Russia is working on some of these innovations, particularly in the nuclear, cosmonautical, and military spheres. However, most next-generation products are being developed and manufactured in the Pacific basin by ASEAN countries, China, India, Japan, South Korea, Taiwan, and the United States. The gap between the area producing and benefitting from technological innovation and the area embroiled in turmoil is likely to widen even more. Which area will Russia belong to?
I regularly visit one business school in Russia, telling the students there about how the world economy outside Russia functions. But the majority of the students are intent on finding cushy jobs in large state enterprises, where they will not need knowledge of crucial aspects of modern business like marketing, research and development, outsourcing, quality control, personnel management, and finance.
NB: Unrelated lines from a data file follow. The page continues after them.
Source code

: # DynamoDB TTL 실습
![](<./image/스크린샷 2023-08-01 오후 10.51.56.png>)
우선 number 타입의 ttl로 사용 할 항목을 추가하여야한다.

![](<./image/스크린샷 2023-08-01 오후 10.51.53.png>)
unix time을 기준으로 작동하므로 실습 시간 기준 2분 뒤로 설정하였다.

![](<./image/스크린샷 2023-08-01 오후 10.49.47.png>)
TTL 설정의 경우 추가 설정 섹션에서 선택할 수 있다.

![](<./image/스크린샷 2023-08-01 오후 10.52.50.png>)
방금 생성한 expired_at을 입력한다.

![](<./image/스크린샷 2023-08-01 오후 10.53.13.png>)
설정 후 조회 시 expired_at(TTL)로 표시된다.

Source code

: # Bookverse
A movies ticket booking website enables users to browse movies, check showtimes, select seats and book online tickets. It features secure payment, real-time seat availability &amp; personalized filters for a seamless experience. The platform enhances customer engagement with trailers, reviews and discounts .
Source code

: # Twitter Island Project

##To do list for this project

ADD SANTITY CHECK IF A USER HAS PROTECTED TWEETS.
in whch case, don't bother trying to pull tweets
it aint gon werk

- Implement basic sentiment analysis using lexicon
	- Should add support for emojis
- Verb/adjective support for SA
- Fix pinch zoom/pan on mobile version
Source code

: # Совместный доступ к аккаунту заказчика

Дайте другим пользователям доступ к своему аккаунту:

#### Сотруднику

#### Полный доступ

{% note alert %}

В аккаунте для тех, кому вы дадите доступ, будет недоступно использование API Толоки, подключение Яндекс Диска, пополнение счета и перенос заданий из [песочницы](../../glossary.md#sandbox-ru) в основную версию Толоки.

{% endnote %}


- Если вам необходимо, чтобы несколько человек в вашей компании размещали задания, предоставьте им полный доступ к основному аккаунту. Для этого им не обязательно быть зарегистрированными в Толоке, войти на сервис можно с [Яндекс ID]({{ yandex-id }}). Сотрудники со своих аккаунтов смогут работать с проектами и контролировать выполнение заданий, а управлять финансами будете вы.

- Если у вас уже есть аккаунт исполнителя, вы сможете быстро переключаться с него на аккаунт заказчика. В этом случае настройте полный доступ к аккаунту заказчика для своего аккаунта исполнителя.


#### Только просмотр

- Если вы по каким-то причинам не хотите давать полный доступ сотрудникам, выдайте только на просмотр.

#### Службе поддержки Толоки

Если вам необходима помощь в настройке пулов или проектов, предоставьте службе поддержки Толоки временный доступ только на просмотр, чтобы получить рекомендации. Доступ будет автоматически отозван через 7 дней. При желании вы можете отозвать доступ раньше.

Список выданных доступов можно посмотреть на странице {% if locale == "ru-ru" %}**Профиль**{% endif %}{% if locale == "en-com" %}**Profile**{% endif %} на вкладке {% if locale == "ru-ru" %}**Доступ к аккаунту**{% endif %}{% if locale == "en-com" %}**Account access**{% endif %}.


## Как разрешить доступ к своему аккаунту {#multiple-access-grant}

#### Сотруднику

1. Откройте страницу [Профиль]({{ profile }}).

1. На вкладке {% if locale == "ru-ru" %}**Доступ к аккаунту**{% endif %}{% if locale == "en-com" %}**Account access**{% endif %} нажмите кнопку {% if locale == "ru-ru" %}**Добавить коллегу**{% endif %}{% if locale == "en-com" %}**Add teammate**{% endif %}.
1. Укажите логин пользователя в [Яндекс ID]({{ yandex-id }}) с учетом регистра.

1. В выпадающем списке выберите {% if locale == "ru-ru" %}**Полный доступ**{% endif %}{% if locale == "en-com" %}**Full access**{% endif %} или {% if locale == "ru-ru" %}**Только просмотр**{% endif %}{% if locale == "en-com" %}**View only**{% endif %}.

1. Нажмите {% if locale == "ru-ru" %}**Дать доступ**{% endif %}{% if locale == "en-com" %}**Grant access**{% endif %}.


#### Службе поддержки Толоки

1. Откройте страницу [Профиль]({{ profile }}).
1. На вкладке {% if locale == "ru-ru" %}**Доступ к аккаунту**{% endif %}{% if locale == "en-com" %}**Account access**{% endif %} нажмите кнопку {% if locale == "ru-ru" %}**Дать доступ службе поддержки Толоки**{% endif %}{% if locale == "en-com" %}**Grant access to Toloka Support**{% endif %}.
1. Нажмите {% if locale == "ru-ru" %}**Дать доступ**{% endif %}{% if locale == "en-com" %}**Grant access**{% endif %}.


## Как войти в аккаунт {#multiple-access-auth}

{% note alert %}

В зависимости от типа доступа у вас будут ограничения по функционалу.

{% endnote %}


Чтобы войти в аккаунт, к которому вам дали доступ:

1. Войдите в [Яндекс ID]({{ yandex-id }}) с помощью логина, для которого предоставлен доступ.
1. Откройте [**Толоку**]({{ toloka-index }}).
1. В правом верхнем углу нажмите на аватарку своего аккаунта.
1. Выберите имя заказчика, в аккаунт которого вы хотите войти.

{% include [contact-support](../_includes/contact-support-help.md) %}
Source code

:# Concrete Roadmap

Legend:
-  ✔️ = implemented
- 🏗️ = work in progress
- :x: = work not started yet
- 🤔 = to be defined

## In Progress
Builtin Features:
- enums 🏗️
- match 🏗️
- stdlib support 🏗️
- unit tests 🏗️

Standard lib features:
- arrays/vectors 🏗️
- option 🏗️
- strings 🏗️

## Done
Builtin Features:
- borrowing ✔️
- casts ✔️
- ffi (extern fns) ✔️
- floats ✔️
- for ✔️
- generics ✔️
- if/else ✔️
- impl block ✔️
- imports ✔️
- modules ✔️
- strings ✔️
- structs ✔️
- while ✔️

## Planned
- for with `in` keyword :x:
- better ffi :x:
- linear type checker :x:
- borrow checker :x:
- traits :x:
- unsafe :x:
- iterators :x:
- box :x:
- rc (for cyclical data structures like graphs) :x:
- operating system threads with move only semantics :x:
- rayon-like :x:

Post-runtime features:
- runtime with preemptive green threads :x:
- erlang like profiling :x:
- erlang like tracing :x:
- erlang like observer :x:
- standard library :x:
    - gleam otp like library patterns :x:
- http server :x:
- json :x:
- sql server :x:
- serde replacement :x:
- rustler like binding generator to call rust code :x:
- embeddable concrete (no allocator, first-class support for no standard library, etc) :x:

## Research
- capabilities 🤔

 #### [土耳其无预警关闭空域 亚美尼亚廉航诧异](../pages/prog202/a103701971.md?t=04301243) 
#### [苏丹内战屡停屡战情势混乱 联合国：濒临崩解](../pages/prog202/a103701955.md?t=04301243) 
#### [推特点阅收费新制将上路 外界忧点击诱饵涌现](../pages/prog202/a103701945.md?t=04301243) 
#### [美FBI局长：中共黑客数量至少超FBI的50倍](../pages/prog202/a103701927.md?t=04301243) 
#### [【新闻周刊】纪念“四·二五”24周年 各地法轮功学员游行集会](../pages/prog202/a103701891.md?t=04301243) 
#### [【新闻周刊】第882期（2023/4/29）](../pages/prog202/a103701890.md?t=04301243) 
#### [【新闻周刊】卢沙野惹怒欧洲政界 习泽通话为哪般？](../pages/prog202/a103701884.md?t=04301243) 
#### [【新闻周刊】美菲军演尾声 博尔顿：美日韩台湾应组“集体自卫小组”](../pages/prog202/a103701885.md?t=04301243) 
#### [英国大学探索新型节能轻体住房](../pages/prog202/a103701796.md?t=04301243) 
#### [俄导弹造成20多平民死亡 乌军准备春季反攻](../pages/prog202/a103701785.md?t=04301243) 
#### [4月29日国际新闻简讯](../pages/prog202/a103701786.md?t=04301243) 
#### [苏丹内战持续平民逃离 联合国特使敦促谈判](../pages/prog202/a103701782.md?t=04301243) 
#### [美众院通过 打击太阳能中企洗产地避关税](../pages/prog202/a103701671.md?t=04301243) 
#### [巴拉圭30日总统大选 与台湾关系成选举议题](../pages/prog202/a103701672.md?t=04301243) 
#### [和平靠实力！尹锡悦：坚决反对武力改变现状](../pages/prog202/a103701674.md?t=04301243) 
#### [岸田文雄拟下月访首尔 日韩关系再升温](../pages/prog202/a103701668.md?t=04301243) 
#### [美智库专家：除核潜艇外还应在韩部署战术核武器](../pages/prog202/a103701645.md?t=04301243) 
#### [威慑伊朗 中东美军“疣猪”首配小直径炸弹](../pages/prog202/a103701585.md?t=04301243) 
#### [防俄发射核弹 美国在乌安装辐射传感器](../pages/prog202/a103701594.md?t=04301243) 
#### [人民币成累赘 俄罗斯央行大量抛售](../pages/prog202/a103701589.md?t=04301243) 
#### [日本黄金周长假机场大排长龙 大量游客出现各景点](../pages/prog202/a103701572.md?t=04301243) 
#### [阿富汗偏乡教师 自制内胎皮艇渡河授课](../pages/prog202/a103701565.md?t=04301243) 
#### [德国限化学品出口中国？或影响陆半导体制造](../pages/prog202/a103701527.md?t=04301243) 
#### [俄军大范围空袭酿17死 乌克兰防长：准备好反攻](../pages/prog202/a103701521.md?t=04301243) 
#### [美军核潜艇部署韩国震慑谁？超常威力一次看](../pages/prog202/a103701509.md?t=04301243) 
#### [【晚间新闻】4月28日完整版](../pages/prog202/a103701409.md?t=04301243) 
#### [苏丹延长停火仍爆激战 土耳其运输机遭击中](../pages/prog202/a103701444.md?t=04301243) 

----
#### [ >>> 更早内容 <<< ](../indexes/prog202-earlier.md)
The students think they know everything about the world: "It is dominated by the wicked and greedy United States."
As such, Russia will not be able to keep pace with the outside world. If Russia does not possess sufficient economic strength (I do not mean simply hard currency--I mean the capacity to create wealth by real production), surrounding countries will not willingly ally with it.
I know that some Russians are convinced of the unique status and mission of their nation in the world. But contrary to Leo Tolstoy's famous aphorism, men (and women) do not live with ideas alone. We need bread, too. If only the Russian elite understood this.